-------- Provided material --------

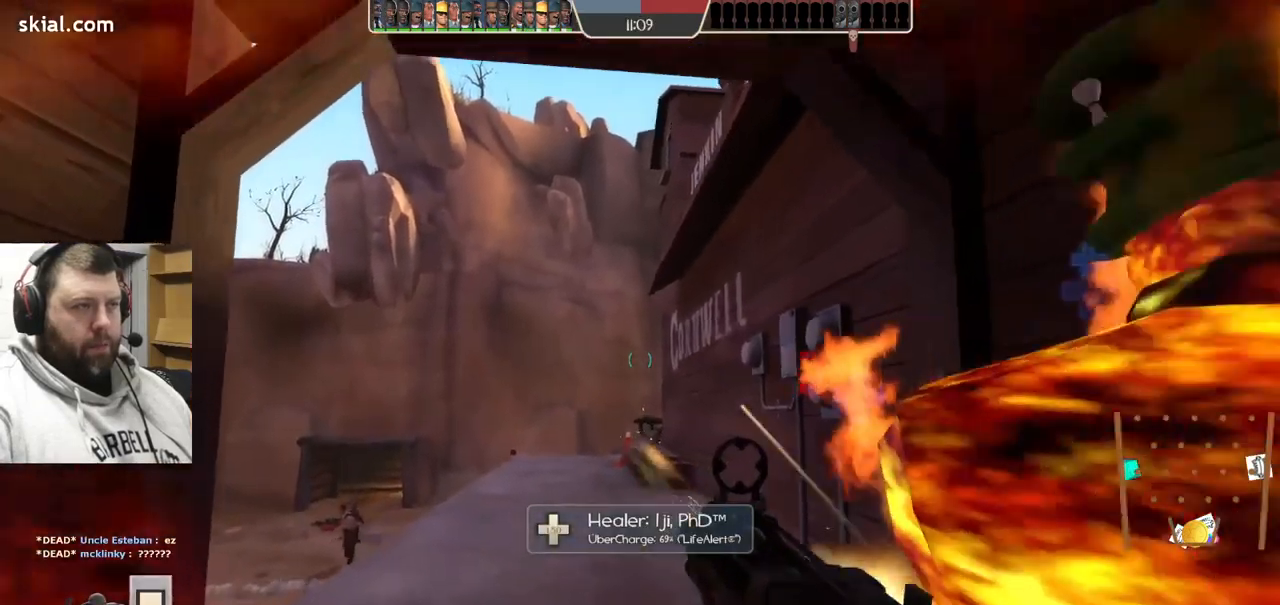
{"buttons": ["R2"], "left_stick": "center", "right_stick": "center", "events": []}
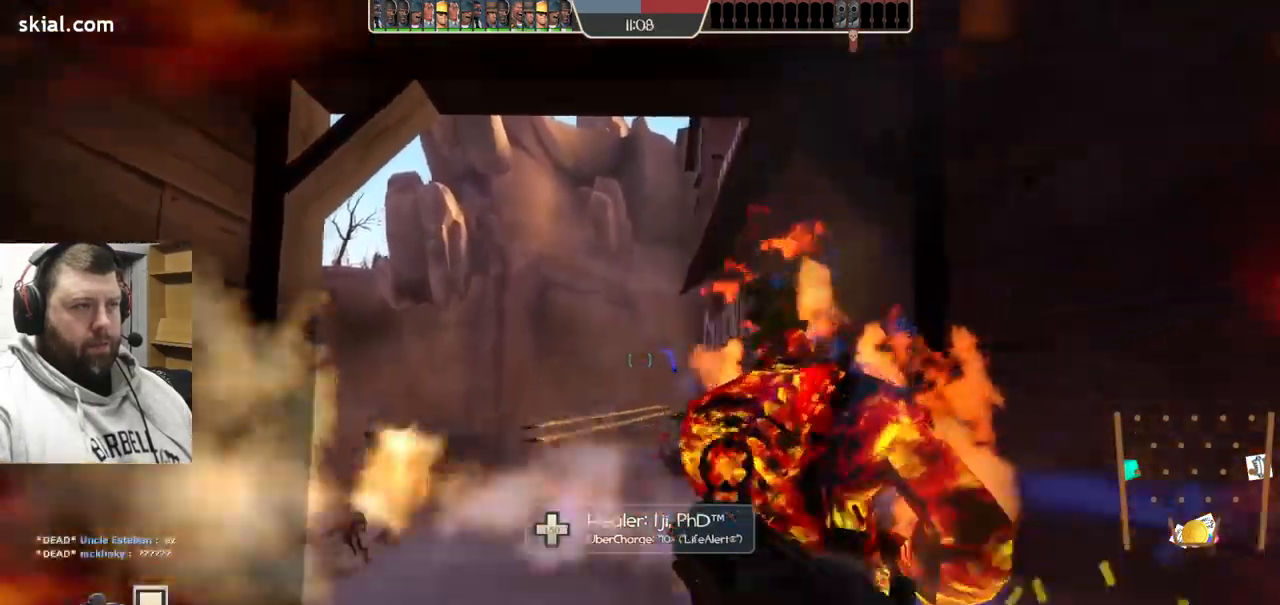
{"buttons": ["R2"], "left_stick": "down-right", "right_stick": "center", "events": [[34, "left_stick", "down-right"], [300, "left_stick", "down"], [417, "left_stick", "down-right"]]}
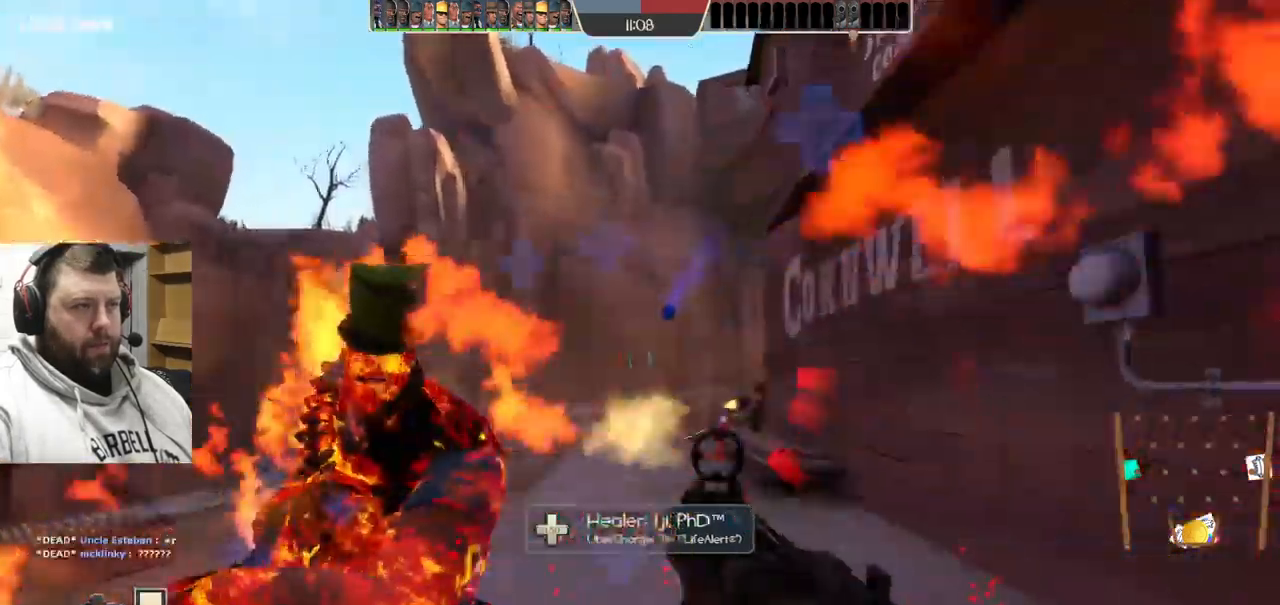
{"buttons": ["R2"], "left_stick": "down", "right_stick": "center", "events": [[200, "left_stick", "down"]]}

--------

▶ **Assignment**
Gather, from the listing above, every line carrying the word "down".

▶ **Exercise solution**
{"buttons": ["R2"], "left_stick": "down-right", "right_stick": "center", "events": [[34, "left_stick", "down-right"], [300, "left_stick", "down"], [417, "left_stick", "down-right"]]}
{"buttons": ["R2"], "left_stick": "down", "right_stick": "center", "events": [[200, "left_stick", "down"]]}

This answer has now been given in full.